Yoroi Security detected the attack campaign when its threat intelligence activities uncovered a suspicious artifact named “CoronaVirusSafetyMeasures_pdf.”

In their analysis, Yoroi’s researchers determined that the file established a TLS connection with file sharing platform “share.]dmca.]gripe” potentially in a bid to evade detection by next-fen firewalls.

The attack leveraged this connection to download a file that wrote two additional files named “filename1.vbs” and “filename1.exe” to the “C:\Users\<username>\Subfolder” system directory. The VBS script served as a launchpad for the executable, which established persistence by setting up a registry key.

The malware attack chain (Source: Yoroi Security)

The campaign then proceeded with its malicious activity, as described by Yoroi in its research:

Then, the malicious code stores sensitive information gathered from the monitoring of user keypress in a file named “logs.dat”, placed in the “%AppData%\Local\Temp\onedriv” directory. Different from the default Remcos working directory.

Finally, all the loot is sent to the remote command and control hosted at, operated by “Total server solutions LLC”, an US hosting provider operating since 2012.

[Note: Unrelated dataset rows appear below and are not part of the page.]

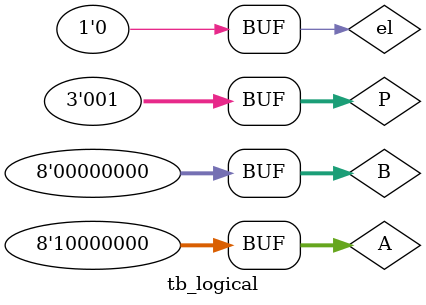
<source format=v>
module tb_logical;
  reg [7:0]A,B;
  reg [2:0]P; 
  reg el;
integer i;
  wire [7:0]Y;
  logical DUT(A,B,P,el,Y);
  initial begin


    el=0;
	P=3'b000;
    A=8'B10000000;
    B=8'B00000000;
# 5  P=3'b001;
  end
  initial
    begin
      $monitor($time,"P=%b a =%b b= %b y=%b ",P,A,B,Y);
      
    end
  
endmodule

</source>
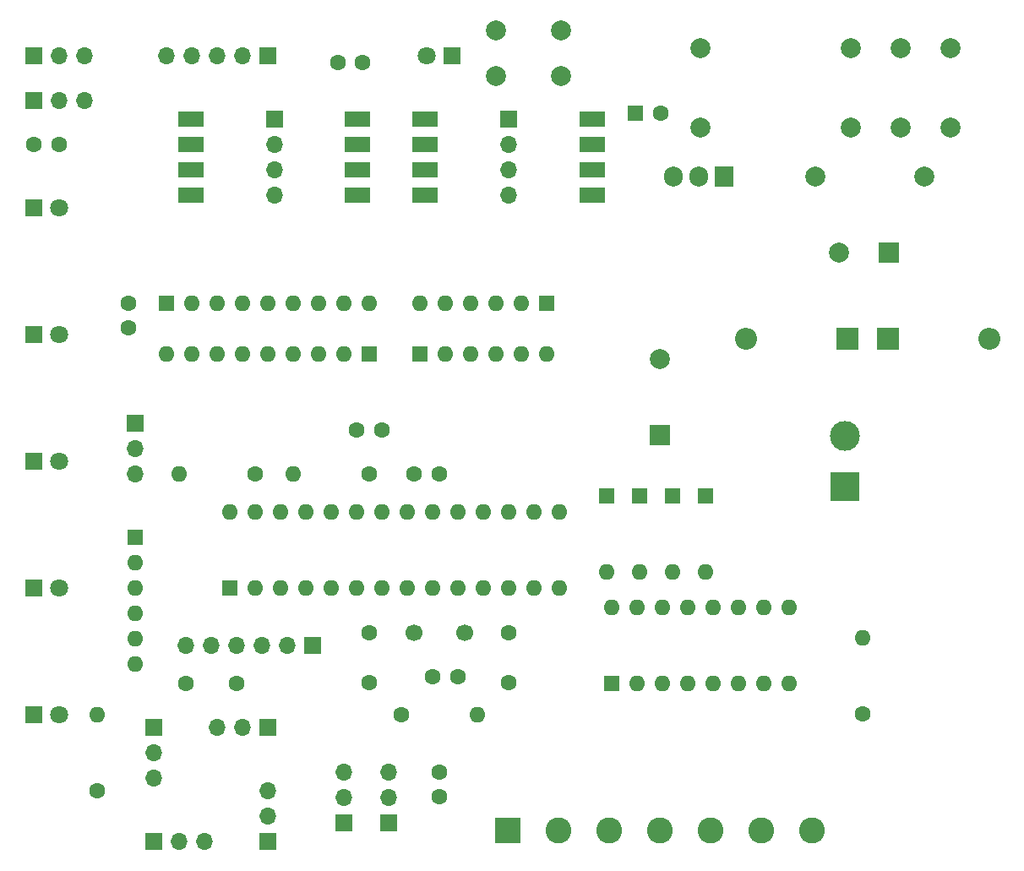
<source format=gbr>
G04 #@! TF.GenerationSoftware,KiCad,Pcbnew,(5.1.9)-1*
G04 #@! TF.CreationDate,2023-11-08T13:31:57-08:00*
G04 #@! TF.ProjectId,DSAMKVIE,4453414d-4b56-4494-952e-6b696361645f,rev?*
G04 #@! TF.SameCoordinates,Original*
G04 #@! TF.FileFunction,Soldermask,Top*
G04 #@! TF.FilePolarity,Negative*
%FSLAX46Y46*%
G04 Gerber Fmt 4.6, Leading zero omitted, Abs format (unit mm)*
G04 Created by KiCad (PCBNEW (5.1.9)-1) date 2023-11-08 13:31:57*
%MOMM*%
%LPD*%
G01*
G04 APERTURE LIST*
%ADD10C,2.600000*%
%ADD11R,2.600000X2.600000*%
%ADD12R,1.600000X1.600000*%
%ADD13O,1.600000X1.600000*%
%ADD14C,1.600000*%
%ADD15C,3.000000*%
%ADD16R,3.000000X3.000000*%
%ADD17C,1.800000*%
%ADD18R,1.800000X1.800000*%
%ADD19R,1.700000X1.700000*%
%ADD20O,1.700000X1.700000*%
%ADD21R,2.540000X1.520000*%
%ADD22C,2.000000*%
%ADD23R,2.000000X2.000000*%
%ADD24C,1.700000*%
%ADD25R,2.200000X2.200000*%
%ADD26O,2.200000X2.200000*%
%ADD27R,1.905000X2.000000*%
%ADD28O,1.905000X2.000000*%
G04 APERTURE END LIST*
D10*
X178308000Y-134112000D03*
X173228000Y-134112000D03*
X168148000Y-134112000D03*
X163068000Y-134112000D03*
X157988000Y-134112000D03*
X152908000Y-134112000D03*
D11*
X147828000Y-134112000D03*
D12*
X120015000Y-109855000D03*
D13*
X153035000Y-102235000D03*
X122555000Y-109855000D03*
X150495000Y-102235000D03*
X125095000Y-109855000D03*
X147955000Y-102235000D03*
X127635000Y-109855000D03*
X145415000Y-102235000D03*
X130175000Y-109855000D03*
X142875000Y-102235000D03*
X132715000Y-109855000D03*
X140335000Y-102235000D03*
X135255000Y-109855000D03*
X137795000Y-102235000D03*
X137795000Y-109855000D03*
X135255000Y-102235000D03*
X140335000Y-109855000D03*
X132715000Y-102235000D03*
X142875000Y-109855000D03*
X130175000Y-102235000D03*
X145415000Y-109855000D03*
X127635000Y-102235000D03*
X147955000Y-109855000D03*
X125095000Y-102235000D03*
X150495000Y-109855000D03*
X122555000Y-102235000D03*
X153035000Y-109855000D03*
X120015000Y-102235000D03*
X139065000Y-81280000D03*
X141605000Y-81280000D03*
X144145000Y-81280000D03*
X146685000Y-81280000D03*
X149225000Y-81280000D03*
D12*
X151765000Y-81280000D03*
D13*
X151765000Y-86360000D03*
X149225000Y-86360000D03*
X146685000Y-86360000D03*
X144145000Y-86360000D03*
X141605000Y-86360000D03*
D12*
X139065000Y-86360000D03*
D14*
X115650000Y-119380000D03*
X120650000Y-119380000D03*
X109855000Y-83780000D03*
X109855000Y-81280000D03*
X135215000Y-93980000D03*
X132715000Y-93980000D03*
X100370000Y-65405000D03*
X102870000Y-65405000D03*
X133310000Y-57150000D03*
X130810000Y-57150000D03*
X142835000Y-118745000D03*
X140335000Y-118745000D03*
X140970000Y-130770000D03*
X140970000Y-128270000D03*
X138470000Y-98425000D03*
X140970000Y-98425000D03*
D15*
X181610000Y-94615000D03*
D16*
X181610000Y-99695000D03*
D17*
X102870000Y-84455000D03*
D18*
X100330000Y-84455000D03*
D19*
X110490000Y-93345000D03*
D20*
X110490000Y-95885000D03*
X110490000Y-98425000D03*
D13*
X144780000Y-122555000D03*
D14*
X137160000Y-122555000D03*
D20*
X147955000Y-70485000D03*
X147955000Y-67945000D03*
X147955000Y-65405000D03*
D19*
X147955000Y-62865000D03*
D20*
X124460000Y-70485000D03*
X124460000Y-67945000D03*
X124460000Y-65405000D03*
D19*
X124460000Y-62865000D03*
D12*
X110490000Y-104775000D03*
D13*
X110490000Y-107315000D03*
X110490000Y-109855000D03*
X110490000Y-112395000D03*
X110490000Y-114935000D03*
X110490000Y-117475000D03*
D21*
X116080000Y-70485000D03*
X132840000Y-70485000D03*
X116080000Y-67945000D03*
X132840000Y-67945000D03*
X116080000Y-65405000D03*
X132840000Y-65405000D03*
X116080000Y-62865000D03*
X132840000Y-62865000D03*
D13*
X183388000Y-114808000D03*
D14*
X183388000Y-122428000D03*
D13*
X113665000Y-86360000D03*
X116205000Y-86360000D03*
X118745000Y-86360000D03*
X121285000Y-86360000D03*
X123825000Y-86360000D03*
X126365000Y-86360000D03*
X128905000Y-86360000D03*
X131445000Y-86360000D03*
D12*
X133985000Y-86360000D03*
D22*
X163068000Y-86888000D03*
D23*
X163068000Y-94488000D03*
D13*
X126365000Y-98425000D03*
D14*
X133985000Y-98425000D03*
D13*
X133985000Y-81280000D03*
X131445000Y-81280000D03*
X128905000Y-81280000D03*
X126365000Y-81280000D03*
X123825000Y-81280000D03*
X121285000Y-81280000D03*
X118745000Y-81280000D03*
X116205000Y-81280000D03*
D12*
X113665000Y-81280000D03*
D13*
X161036000Y-108204000D03*
D12*
X161036000Y-100584000D03*
D13*
X157734000Y-108204000D03*
D12*
X157734000Y-100584000D03*
D20*
X123825000Y-130175000D03*
X123825000Y-132715000D03*
D19*
X123825000Y-135255000D03*
D20*
X117475000Y-135255000D03*
X114935000Y-135255000D03*
D19*
X112395000Y-135255000D03*
D20*
X112395000Y-128905000D03*
X112395000Y-126365000D03*
D19*
X112395000Y-123825000D03*
D20*
X118745000Y-123825000D03*
X121285000Y-123825000D03*
D19*
X123825000Y-123825000D03*
D20*
X135890000Y-128270000D03*
X135890000Y-130810000D03*
D19*
X135890000Y-133350000D03*
D20*
X131445000Y-128270000D03*
X131445000Y-130810000D03*
D19*
X131445000Y-133350000D03*
D20*
X105410000Y-60960000D03*
X102870000Y-60960000D03*
D19*
X100330000Y-60960000D03*
D20*
X105410000Y-56515000D03*
X102870000Y-56515000D03*
D19*
X100330000Y-56515000D03*
D24*
X143510000Y-114300000D03*
X138510000Y-114300000D03*
D12*
X158242000Y-119380000D03*
D13*
X176022000Y-111760000D03*
X160782000Y-119380000D03*
X173482000Y-111760000D03*
X163322000Y-119380000D03*
X170942000Y-111760000D03*
X165862000Y-119380000D03*
X168402000Y-111760000D03*
X168402000Y-119380000D03*
X165862000Y-111760000D03*
X170942000Y-119380000D03*
X163322000Y-111760000D03*
X173482000Y-119380000D03*
X160782000Y-111760000D03*
X176022000Y-119380000D03*
X158242000Y-111760000D03*
D21*
X139575000Y-70485000D03*
X156335000Y-70485000D03*
X139575000Y-67945000D03*
X156335000Y-67945000D03*
X139575000Y-65405000D03*
X156335000Y-65405000D03*
X139575000Y-62865000D03*
X156335000Y-62865000D03*
D22*
X153185000Y-53975000D03*
X153185000Y-58475000D03*
X146685000Y-53975000D03*
X146685000Y-58475000D03*
D14*
X147955000Y-119300000D03*
X147955000Y-114300000D03*
X133985000Y-114300000D03*
X133985000Y-119300000D03*
D23*
X186055000Y-76200000D03*
D22*
X181055000Y-76200000D03*
D14*
X163155000Y-62230000D03*
D12*
X160655000Y-62230000D03*
D18*
X100330000Y-71755000D03*
D17*
X102870000Y-71755000D03*
X102870000Y-97155000D03*
D18*
X100330000Y-97155000D03*
X100330000Y-109855000D03*
D17*
X102870000Y-109855000D03*
D18*
X100330000Y-122555000D03*
D17*
X102870000Y-122555000D03*
D25*
X185928000Y-84836000D03*
D26*
X196088000Y-84836000D03*
X171704000Y-84836000D03*
D25*
X181864000Y-84836000D03*
D13*
X167640000Y-108204000D03*
D12*
X167640000Y-100584000D03*
X164338000Y-100584000D03*
D13*
X164338000Y-108204000D03*
D19*
X123825000Y-56515000D03*
D20*
X121285000Y-56515000D03*
X118745000Y-56515000D03*
X116205000Y-56515000D03*
X113665000Y-56515000D03*
D22*
X167205000Y-55690000D03*
X167205000Y-63690000D03*
X182205000Y-55690000D03*
X182205000Y-63690000D03*
X187205000Y-55690000D03*
X187205000Y-63690000D03*
X192205000Y-55690000D03*
X192205000Y-63690000D03*
D14*
X122555000Y-98425000D03*
D13*
X114935000Y-98425000D03*
X106680000Y-122555000D03*
D14*
X106680000Y-130175000D03*
D27*
X169545000Y-68580000D03*
D28*
X167005000Y-68580000D03*
X164465000Y-68580000D03*
D19*
X128270000Y-115570000D03*
D20*
X125730000Y-115570000D03*
X123190000Y-115570000D03*
X120650000Y-115570000D03*
X118110000Y-115570000D03*
X115570000Y-115570000D03*
D18*
X142240000Y-56515000D03*
D17*
X139700000Y-56515000D03*
D22*
X189650000Y-68580000D03*
X178650000Y-68580000D03*
M02*

</source>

Researchers at Yoroi analyzed this network communication and found a “|cmd|” delimiter. This discovery them to conclude that the attack campaign’s final payload was a customized build of Remcos.

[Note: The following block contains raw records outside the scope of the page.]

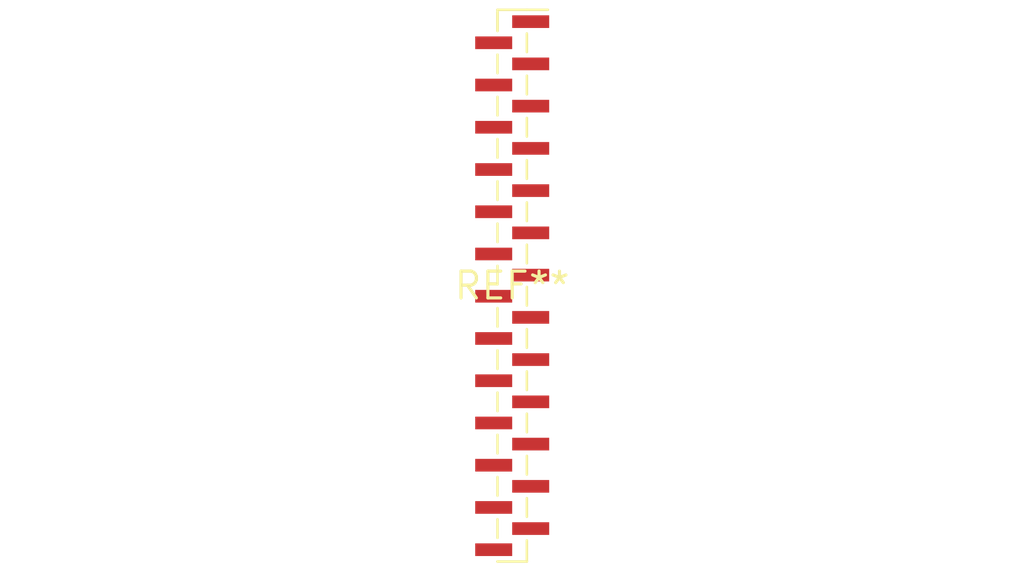
<source format=kicad_pcb>
(kicad_pcb (version 20240108) (generator pcbnew)

  (general
    (thickness 1.6)
  )

  (paper "A4")
  (layers
    (0 "F.Cu" signal)
    (31 "B.Cu" signal)
    (32 "B.Adhes" user "B.Adhesive")
    (33 "F.Adhes" user "F.Adhesive")
    (34 "B.Paste" user)
    (35 "F.Paste" user)
    (36 "B.SilkS" user "B.Silkscreen")
    (37 "F.SilkS" user "F.Silkscreen")
    (38 "B.Mask" user)
    (39 "F.Mask" user)
    (40 "Dwgs.User" user "User.Drawings")
    (41 "Cmts.User" user "User.Comments")
    (42 "Eco1.User" user "User.Eco1")
    (43 "Eco2.User" user "User.Eco2")
    (44 "Edge.Cuts" user)
    (45 "Margin" user)
    (46 "B.CrtYd" user "B.Courtyard")
    (47 "F.CrtYd" user "F.Courtyard")
    (48 "B.Fab" user)
    (49 "F.Fab" user)
    (50 "User.1" user)
    (51 "User.2" user)
    (52 "User.3" user)
    (53 "User.4" user)
    (54 "User.5" user)
    (55 "User.6" user)
    (56 "User.7" user)
    (57 "User.8" user)
    (58 "User.9" user)
  )

  (setup
    (pad_to_mask_clearance 0)
    (pcbplotparams
      (layerselection 0x00010fc_ffffffff)
      (plot_on_all_layers_selection 0x0000000_00000000)
      (disableapertmacros false)
      (usegerberextensions false)
      (usegerberattributes false)
      (usegerberadvancedattributes false)
      (creategerberjobfile false)
      (dashed_line_dash_ratio 12.000000)
      (dashed_line_gap_ratio 3.000000)
      (svgprecision 4)
      (plotframeref false)
      (viasonmask false)
      (mode 1)
      (useauxorigin false)
      (hpglpennumber 1)
      (hpglpenspeed 20)
      (hpglpendiameter 15.000000)
      (dxfpolygonmode false)
      (dxfimperialunits false)
      (dxfusepcbnewfont false)
      (psnegative false)
      (psa4output false)
      (plotreference false)
      (plotvalue false)
      (plotinvisibletext false)
      (sketchpadsonfab false)
      (subtractmaskfromsilk false)
      (outputformat 1)
      (mirror false)
      (drillshape 1)
      (scaleselection 1)
      (outputdirectory "")
    )
  )

  (net 0 "")

  (footprint "PinHeader_1x26_P1.00mm_Vertical_SMD_Pin1Right" (layer "F.Cu") (at 0 0))

)

</source>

After discovering the RAT family back in February 2017, Fortinet spotted a phishing campaign using several new spam samples of Remcos in October 2019.

This isn’t the only instance in which digital attackers have abused the coronavirus as a theme for their attacks. In early 2020, IBM X-Force spotted a campaign that tricked Japanese users with fake warnings of new coronavirus cases in their area into enabling macros within a weaponized Microsoft Word document. Upon execution, those macros leveraged PowerShell to install Emotet on their computers.

It’s likely that digital attackers will continue to capitalize on fears surrounding the coronavirus, especially after the U.S. Centers for Disease Control and Prevention (CDC) said that the disease will almost certainly spread within the United States, as reported by the New York Times.

Yoroi did not uncover the vector that attackers leveraged to deliver “CoronaVirusSafetyMeasures_pdf.” Its researchers reasoned that a phishing email was likely to blame.

With that said, organizations should take steps to protect themselves against phishing campaigns. They can do so by familiarizing their workforce with the most common types of phishing attacks in circulation today.